## REQUIRED WORK
Extract the passage of the blog post on faith that runs from "I like to think" up to and including "at mitigating them.".

Wednesday, January 02, 2008

faith

I like to think that I'm a very rational person; I try to give emotions as little imput as possible. I think, as a result, I'm really bad at mitigating them.

On the metro (whhy is this such an emotional place for me?) I said something about how sad it is that predjudice againsnt gay people is so prevalent, that it's no better than racism. S described himself as hating the sin, not the sinner. "But that implies homosexuality is a sin,"' I responded. "Well, yeah, I think it is." Ummm. "You mean, the bible would say it's a sin?" S- "Yeah, I beleive that it's a sin."' S is incredibly tolerant and compassionate, wouldn't deny anyone the same rights as anyone else, cares deeply about his gay friends and wouldn't want them living a life that didn't make them happy, doesn't think they are going to hell. And yet he can say that he truly believes that homosexuality is a sin.

Records from a dataset:
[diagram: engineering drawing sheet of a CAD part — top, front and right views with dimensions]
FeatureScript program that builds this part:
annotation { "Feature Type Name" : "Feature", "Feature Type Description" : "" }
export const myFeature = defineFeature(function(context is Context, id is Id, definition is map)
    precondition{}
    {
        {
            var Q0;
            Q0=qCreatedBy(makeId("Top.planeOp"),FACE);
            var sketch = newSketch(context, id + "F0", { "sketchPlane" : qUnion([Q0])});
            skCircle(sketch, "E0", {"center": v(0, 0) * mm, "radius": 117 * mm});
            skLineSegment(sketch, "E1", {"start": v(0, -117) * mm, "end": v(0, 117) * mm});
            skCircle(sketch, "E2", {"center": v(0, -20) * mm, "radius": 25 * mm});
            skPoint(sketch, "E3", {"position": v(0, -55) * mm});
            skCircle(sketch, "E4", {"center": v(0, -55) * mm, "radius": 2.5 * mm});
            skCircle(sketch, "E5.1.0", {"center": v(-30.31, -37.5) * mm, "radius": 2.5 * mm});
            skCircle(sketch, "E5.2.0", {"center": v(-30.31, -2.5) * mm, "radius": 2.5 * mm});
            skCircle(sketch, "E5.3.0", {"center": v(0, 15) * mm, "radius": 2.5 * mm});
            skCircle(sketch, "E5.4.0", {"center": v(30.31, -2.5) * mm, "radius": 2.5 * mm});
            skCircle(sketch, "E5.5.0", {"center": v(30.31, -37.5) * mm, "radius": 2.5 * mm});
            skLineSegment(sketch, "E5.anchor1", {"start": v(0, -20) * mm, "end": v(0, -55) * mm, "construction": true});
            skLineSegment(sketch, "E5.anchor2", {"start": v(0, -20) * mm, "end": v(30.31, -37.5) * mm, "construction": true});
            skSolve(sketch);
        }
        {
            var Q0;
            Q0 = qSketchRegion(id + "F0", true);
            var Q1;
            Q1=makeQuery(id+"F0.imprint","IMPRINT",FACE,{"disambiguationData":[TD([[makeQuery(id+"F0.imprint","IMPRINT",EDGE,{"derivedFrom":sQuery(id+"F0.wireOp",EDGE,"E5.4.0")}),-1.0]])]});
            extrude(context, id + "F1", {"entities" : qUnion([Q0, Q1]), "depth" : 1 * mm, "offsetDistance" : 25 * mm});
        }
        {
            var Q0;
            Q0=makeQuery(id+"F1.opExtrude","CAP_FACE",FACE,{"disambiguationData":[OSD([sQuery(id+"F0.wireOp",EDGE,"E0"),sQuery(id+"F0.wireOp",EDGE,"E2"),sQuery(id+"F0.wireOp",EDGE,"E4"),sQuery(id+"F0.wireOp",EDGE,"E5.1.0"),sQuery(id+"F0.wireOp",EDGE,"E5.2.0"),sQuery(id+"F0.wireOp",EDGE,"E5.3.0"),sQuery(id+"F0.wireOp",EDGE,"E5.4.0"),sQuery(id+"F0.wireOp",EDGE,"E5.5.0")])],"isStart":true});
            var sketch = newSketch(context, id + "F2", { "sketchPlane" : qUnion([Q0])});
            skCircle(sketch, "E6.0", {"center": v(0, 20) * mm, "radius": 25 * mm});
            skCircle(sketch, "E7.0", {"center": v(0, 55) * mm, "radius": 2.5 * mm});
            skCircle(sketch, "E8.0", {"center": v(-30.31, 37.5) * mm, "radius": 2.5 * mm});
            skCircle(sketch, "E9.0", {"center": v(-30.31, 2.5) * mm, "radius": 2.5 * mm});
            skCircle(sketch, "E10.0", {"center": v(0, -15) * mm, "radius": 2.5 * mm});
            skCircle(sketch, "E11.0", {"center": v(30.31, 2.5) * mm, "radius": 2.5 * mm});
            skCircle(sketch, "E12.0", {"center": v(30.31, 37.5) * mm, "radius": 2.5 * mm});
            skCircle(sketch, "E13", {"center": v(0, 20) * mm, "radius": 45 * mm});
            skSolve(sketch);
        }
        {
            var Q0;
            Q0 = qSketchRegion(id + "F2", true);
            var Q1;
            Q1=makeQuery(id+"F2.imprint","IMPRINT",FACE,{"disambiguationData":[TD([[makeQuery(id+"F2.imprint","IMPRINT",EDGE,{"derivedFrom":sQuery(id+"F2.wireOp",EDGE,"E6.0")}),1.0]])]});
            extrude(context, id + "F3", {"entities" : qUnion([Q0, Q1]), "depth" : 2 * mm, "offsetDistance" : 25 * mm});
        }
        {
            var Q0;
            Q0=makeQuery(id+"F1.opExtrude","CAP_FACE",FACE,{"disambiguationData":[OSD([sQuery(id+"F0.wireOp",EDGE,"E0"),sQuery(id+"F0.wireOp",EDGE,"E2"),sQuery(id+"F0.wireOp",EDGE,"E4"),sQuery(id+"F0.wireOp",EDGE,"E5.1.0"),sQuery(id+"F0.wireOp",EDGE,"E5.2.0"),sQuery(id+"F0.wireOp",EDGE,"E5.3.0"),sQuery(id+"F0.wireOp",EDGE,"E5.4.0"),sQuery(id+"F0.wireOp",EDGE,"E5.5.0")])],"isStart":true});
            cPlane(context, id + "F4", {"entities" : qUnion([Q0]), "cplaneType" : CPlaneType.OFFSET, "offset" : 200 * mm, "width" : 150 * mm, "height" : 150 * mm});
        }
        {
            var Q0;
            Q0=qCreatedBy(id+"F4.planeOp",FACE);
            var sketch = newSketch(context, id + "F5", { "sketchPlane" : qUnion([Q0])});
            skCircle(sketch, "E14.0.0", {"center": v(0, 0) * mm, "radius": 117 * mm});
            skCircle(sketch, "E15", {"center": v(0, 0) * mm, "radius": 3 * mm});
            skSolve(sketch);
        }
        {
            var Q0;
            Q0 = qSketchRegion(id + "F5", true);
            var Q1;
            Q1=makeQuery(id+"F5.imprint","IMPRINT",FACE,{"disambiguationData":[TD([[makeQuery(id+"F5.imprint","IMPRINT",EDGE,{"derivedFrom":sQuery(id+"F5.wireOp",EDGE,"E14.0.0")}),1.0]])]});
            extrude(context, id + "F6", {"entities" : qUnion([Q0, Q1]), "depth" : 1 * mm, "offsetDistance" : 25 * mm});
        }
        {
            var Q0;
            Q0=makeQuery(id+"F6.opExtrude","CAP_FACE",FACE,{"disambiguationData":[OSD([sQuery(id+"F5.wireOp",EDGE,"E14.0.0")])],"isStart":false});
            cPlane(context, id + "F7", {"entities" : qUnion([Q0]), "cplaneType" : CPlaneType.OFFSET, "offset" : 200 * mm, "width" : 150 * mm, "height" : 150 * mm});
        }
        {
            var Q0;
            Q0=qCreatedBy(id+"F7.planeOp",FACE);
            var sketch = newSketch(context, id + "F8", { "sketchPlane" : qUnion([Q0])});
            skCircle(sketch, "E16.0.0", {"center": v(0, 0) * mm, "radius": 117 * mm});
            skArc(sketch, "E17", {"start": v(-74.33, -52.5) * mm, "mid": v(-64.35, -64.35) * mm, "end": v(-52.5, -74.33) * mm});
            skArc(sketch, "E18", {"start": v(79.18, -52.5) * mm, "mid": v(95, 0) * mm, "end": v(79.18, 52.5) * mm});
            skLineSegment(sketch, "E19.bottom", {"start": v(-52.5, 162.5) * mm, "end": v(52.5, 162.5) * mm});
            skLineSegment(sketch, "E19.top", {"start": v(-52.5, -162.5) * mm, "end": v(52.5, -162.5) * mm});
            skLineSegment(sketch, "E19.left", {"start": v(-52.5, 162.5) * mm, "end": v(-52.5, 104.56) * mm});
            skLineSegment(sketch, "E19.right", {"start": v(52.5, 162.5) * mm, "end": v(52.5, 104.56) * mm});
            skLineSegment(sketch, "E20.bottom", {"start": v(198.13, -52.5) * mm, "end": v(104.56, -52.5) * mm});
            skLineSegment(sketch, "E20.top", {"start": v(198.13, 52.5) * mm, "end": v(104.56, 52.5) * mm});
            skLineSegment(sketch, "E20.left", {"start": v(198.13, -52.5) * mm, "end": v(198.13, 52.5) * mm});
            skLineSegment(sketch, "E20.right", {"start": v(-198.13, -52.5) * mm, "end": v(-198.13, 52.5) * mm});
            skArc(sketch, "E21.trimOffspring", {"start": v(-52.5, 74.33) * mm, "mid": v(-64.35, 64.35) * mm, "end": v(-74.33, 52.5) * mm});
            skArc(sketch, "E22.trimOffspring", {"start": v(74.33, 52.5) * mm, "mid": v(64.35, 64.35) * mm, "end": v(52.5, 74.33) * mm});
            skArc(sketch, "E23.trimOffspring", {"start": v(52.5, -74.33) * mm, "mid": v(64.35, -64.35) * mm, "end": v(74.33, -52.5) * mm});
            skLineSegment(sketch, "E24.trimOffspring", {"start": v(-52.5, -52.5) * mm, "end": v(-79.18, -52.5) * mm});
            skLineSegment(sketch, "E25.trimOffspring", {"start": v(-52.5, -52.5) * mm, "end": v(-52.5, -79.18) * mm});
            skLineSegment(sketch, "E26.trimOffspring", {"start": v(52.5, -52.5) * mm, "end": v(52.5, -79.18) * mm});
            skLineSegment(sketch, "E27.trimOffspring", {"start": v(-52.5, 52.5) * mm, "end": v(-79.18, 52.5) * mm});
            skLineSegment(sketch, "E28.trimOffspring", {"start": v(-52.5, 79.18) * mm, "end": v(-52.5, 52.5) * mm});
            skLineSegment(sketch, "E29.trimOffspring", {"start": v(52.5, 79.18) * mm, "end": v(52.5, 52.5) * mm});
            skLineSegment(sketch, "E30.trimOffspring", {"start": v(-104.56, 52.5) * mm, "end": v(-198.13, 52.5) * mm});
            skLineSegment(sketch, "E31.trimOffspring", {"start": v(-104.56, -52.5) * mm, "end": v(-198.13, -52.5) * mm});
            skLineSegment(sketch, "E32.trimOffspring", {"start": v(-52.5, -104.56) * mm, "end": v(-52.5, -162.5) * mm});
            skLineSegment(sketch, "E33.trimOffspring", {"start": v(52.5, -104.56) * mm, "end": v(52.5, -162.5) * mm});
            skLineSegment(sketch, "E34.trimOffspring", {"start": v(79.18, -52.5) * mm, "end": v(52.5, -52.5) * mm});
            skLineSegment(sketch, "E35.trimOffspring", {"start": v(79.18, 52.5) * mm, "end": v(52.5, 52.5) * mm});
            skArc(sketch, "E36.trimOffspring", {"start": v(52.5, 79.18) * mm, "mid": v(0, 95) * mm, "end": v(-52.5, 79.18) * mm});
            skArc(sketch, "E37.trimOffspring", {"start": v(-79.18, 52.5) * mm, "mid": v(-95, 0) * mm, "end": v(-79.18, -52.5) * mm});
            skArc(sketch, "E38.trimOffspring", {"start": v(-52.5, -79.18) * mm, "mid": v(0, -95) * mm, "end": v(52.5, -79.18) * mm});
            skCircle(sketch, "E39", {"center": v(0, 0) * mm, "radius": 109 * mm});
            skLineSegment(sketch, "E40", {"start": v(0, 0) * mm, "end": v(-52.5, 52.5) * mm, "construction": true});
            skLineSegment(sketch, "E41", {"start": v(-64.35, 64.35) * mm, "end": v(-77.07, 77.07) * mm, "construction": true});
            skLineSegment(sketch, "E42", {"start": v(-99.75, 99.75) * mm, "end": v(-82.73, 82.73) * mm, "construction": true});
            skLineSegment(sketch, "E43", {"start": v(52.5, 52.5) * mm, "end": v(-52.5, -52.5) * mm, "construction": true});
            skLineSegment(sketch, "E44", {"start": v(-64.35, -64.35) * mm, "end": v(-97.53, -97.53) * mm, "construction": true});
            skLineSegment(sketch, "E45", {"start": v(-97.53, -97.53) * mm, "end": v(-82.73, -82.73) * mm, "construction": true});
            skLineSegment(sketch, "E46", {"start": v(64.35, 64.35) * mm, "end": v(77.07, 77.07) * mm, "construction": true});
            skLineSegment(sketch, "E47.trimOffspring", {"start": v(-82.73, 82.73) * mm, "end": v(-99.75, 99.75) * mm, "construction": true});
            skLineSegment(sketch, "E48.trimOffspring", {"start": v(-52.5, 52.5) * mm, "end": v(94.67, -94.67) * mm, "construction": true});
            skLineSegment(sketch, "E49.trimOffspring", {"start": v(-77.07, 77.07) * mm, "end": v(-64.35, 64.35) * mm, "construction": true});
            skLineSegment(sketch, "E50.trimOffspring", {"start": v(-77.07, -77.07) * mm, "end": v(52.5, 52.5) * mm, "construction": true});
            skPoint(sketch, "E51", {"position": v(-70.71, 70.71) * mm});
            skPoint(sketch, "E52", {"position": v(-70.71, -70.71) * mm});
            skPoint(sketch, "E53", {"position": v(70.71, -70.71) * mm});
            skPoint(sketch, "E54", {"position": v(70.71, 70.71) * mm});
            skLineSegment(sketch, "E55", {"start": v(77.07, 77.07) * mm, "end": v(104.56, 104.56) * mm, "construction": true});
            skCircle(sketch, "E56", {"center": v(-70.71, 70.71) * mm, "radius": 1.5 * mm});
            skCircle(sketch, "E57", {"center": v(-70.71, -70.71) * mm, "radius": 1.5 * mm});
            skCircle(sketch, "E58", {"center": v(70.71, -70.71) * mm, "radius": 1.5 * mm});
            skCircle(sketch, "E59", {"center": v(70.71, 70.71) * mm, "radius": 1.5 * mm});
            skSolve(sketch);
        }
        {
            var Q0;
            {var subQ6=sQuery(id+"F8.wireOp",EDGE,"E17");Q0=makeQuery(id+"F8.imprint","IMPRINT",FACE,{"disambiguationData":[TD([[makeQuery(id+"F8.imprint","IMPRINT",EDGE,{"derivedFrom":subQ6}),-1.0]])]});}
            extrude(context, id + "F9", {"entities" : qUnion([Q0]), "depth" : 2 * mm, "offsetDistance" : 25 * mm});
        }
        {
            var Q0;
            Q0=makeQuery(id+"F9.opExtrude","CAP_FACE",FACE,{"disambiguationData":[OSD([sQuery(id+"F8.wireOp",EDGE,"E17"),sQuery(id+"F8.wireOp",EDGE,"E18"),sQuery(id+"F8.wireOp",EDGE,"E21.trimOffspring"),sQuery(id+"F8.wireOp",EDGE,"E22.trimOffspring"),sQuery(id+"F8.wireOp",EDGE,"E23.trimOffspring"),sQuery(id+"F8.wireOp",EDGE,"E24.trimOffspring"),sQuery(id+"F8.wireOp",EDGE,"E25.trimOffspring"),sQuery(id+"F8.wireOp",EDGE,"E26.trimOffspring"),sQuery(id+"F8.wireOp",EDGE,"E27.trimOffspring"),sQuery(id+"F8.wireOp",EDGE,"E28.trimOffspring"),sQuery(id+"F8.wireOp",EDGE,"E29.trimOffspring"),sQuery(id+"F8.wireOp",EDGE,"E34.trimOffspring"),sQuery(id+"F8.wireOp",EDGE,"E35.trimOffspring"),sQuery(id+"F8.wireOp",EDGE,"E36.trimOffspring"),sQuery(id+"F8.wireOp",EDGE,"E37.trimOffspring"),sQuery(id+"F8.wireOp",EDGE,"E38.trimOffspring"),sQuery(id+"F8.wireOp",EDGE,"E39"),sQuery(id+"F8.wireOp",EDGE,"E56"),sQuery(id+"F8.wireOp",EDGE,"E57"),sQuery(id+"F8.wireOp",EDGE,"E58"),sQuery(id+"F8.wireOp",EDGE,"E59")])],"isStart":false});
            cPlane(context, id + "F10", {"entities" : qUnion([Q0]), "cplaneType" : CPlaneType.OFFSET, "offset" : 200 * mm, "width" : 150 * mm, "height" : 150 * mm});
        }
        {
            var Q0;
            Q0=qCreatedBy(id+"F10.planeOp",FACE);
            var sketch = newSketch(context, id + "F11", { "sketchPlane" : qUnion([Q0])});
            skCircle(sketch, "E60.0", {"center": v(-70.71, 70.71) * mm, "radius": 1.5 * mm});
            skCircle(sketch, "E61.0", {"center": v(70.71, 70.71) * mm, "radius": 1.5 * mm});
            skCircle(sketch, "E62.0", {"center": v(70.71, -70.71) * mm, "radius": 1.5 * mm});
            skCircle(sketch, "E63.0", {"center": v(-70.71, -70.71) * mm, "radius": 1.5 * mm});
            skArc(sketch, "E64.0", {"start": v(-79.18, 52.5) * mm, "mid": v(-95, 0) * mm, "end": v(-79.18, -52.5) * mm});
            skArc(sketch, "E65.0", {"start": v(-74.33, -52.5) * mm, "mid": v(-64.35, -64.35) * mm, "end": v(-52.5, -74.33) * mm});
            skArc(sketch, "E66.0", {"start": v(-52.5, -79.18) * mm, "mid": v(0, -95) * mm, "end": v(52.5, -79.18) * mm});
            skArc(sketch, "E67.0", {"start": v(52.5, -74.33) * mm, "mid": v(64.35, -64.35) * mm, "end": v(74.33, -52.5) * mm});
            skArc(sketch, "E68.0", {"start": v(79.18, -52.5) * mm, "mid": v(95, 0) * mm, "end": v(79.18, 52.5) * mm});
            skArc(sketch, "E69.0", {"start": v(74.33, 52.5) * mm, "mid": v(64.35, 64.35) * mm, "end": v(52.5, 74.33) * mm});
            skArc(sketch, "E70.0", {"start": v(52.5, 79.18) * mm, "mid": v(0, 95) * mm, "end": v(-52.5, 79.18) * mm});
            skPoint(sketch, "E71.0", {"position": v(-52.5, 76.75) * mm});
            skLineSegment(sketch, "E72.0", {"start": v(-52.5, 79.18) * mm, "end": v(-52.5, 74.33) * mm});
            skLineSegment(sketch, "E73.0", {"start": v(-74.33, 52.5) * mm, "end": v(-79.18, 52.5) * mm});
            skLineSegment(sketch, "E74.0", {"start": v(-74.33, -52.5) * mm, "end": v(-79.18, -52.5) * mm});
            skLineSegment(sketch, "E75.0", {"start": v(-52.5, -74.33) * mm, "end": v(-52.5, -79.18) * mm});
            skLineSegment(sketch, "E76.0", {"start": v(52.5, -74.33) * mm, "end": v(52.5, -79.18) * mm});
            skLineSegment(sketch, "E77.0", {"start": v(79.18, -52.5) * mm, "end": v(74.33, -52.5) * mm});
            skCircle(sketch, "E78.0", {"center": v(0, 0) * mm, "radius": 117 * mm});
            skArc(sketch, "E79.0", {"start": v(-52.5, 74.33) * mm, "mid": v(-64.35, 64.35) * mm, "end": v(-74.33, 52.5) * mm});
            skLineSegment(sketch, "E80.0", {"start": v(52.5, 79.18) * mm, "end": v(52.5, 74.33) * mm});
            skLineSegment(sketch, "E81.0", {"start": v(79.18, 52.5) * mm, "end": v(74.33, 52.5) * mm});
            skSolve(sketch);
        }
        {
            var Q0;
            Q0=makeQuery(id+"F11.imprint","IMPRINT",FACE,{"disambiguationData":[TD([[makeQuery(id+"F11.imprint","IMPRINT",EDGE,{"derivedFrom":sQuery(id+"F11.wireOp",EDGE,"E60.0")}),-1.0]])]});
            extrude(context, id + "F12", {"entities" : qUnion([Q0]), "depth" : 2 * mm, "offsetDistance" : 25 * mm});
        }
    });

## ANSWER BOX
I like to think that I'm a very rational person; I try to give emotions as little imput as possible. I think, as a result, I'm really bad at mitigating them.